To circumvent the theoretical contradictions and practical problems involved in the division/combination of the Big Five factors into facets, Wood, Nye, and Saucier (2010) developed the Inventory of Individual Differences in the Lexicon (IIDL). The IIDL has 61 scales that are based on 61 clusters of three or more synonymous or closely synonymous personality terms. Wood et al. identified these terms based on a pool of 504 familiar personality adjectives from Saucier (1997). Wood et al. summarized the rationale of this approach and the shortcomings of the prevailing models as follows: “When… distinct elements are aggregated to form a single ‘broad’ measure, or when only the ‘core’ of the superfactor is measured, it is often unclear which distinguishable aspect of the measure is most related to the variable of interest.” Arguably, it is wiser to buy a used car from a person who scores high on test items specifically developed to test honesty than from one who scores high on the broad domain scales of Agreeableness and Conscientiousness (Factor III) on a Big Five test. Paunonen and Ashton (2001) reported that a few narrow facet scales in personality tests may sometimes be better predictors of behavior than the Big Five primary factors together.
However, the IIDL may omit important aspects of personality represented by only one or two words in the lexicon. The 61 IIDL clusters include only 302 of Saucier’s pool of 504 adjectives. According to the lexical hypothesis, the importance of a trait is reflected both in the number of synonyms and in the popularity of those terms (Saucier & Goldberg, 1996). Recent studies (Roivainen, 2013, 2015) have shown that, among the 300-400 personality adjectives used in Saucier and Goldberg (1996) and Ashton and Lee (2007), usage frequency of the most popular terms (e.g., honest, friendly, or kind) may be a hundred- or a thousand-fold larger compared to the least popular adjectives (e.g., negativistic or nonconforming). Arguably, a facet represented by a single high usage word is likely as significant as another facet represented by two or three moderate usage words.
The large number of potential facets is one shortcoming of a facet-centered approach where broad traits are considered of secondary importance. For example, Wood’s IIDL has 61 scales, and if facets represented by fewer than three terms in the lexicon were included in a personality test, the number of scales could become impractically large. Obviously, some criteria are needed to select the most important facets. Ideally, the selected facets should be maximally predictive of behavior and represent all diverse aspects of personality.
In the present study, a “folk psychological” ranking of personality facets was performed by studying the frequency of use of (English language) personality adjectives in causal clauses on the Internet. Causal clauses, such as John avoided the meeting because he is a shy person, express cause-effect relationships. In theory, the prevalence of a trait term in causal clauses reflects the explanatory significance of the respective trait as perceived by lay persons. In Study 1, the semantic correlation of the most frequently used adjectives was analyzed using a dictionary. Synonyms and antonyms were eliminated from the adjective ranking list to generate a facet ranking list. In Study 2, clusters of synonymous or closely synonymous terms were studied. Clusters were ranked by calculating the usage frequency of terms in each cluster. The lists of facets based on these analyses were compared to the facet models of the prevailing factor theories of personality.

## Directions:
a) From the passage on personality facets, quote the stretch from "However, the IIDL" through "moderate usage words.".
b) According to the passage on personality facets, how many of the 504 adjectives in Saucier's pool are included in the 61 IIDL clusters?

## Stored entries:
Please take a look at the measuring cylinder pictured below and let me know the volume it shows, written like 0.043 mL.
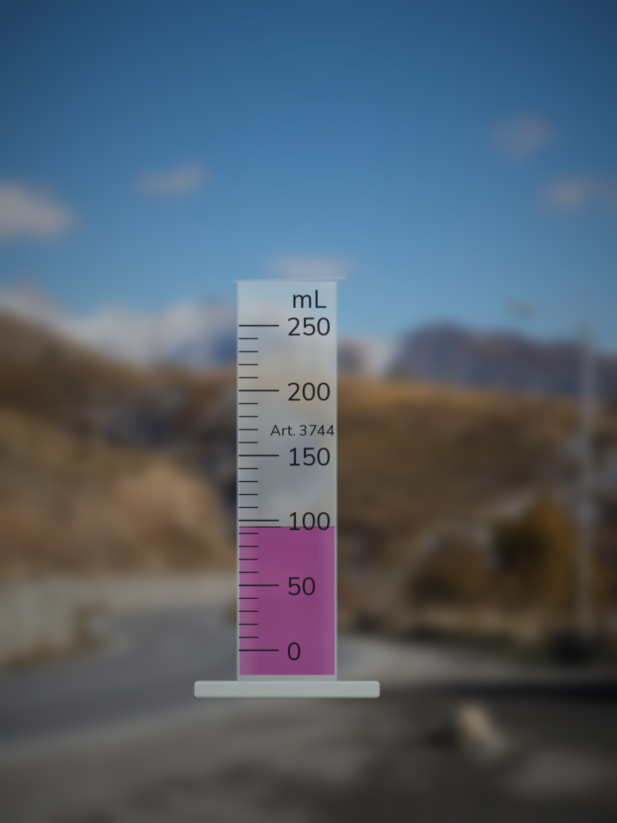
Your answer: 95 mL
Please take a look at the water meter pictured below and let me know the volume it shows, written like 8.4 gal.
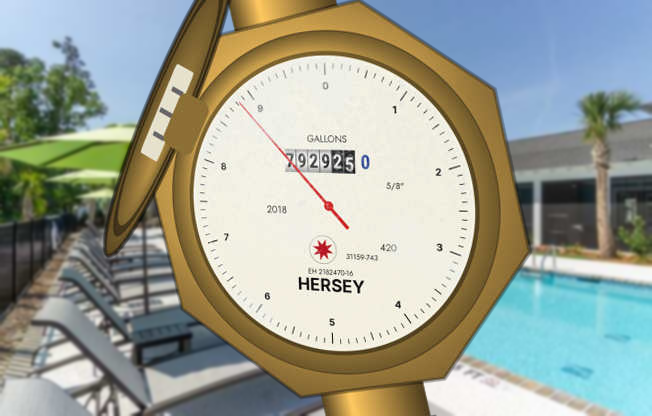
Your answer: 7929248.8 gal
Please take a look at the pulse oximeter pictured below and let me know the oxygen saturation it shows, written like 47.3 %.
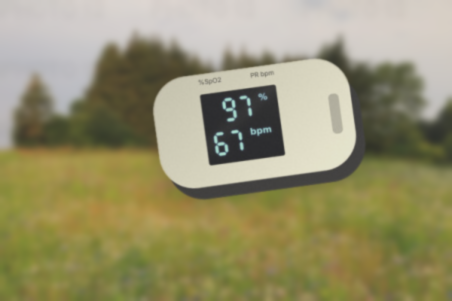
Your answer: 97 %
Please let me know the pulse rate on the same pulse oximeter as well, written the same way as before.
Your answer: 67 bpm
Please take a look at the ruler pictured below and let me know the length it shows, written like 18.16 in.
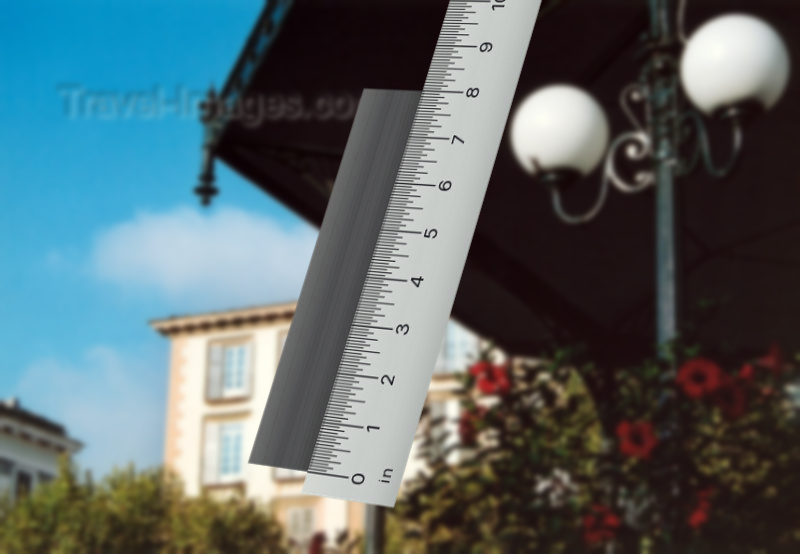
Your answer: 8 in
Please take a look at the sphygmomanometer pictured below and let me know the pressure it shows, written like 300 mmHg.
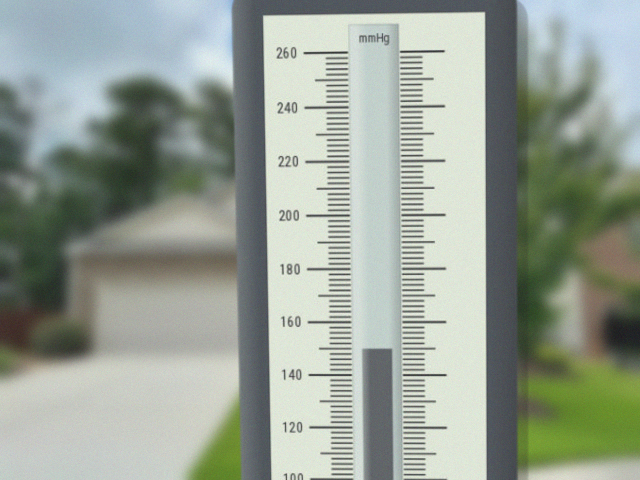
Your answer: 150 mmHg
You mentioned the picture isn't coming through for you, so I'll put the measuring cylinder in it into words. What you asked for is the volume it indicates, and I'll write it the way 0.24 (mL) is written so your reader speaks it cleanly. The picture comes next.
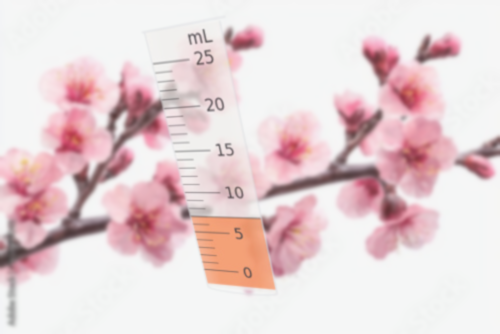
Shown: 7 (mL)
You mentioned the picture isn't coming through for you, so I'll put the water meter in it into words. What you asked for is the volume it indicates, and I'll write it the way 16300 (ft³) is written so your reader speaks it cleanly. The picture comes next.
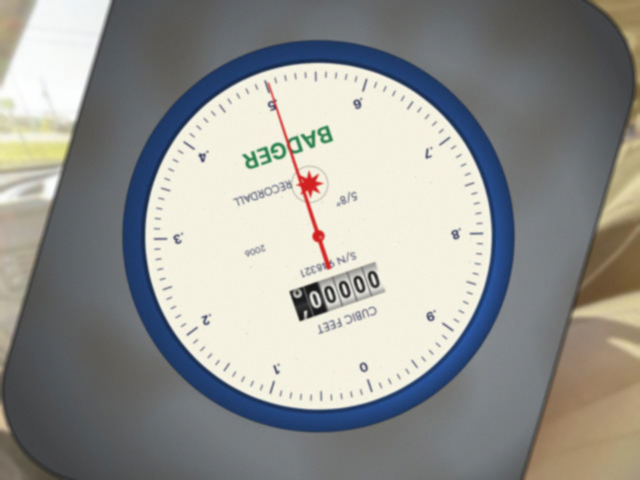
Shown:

## Answers by task:
a)
However, the IIDL may omit important aspects of personality represented by only one or two words in the lexicon. The 61 IIDL clusters include only 302 of Saucier’s pool of 504 adjectives. According to the lexical hypothesis, the importance of a trait is reflected both in the number of synonyms and in the popularity of those terms (Saucier & Goldberg, 1996). Recent studies (Roivainen, 2013, 2015) have shown that, among the 300-400 personality adjectives used in Saucier and Goldberg (1996) and Ashton and Lee (2007), usage frequency of the most popular terms (e.g., honest, friendly, or kind) may be a hundred- or a thousand-fold larger compared to the least popular adjectives (e.g., negativistic or nonconforming). Arguably, a facet represented by a single high usage word is likely as significant as another facet represented by two or three moderate usage words.

b) 302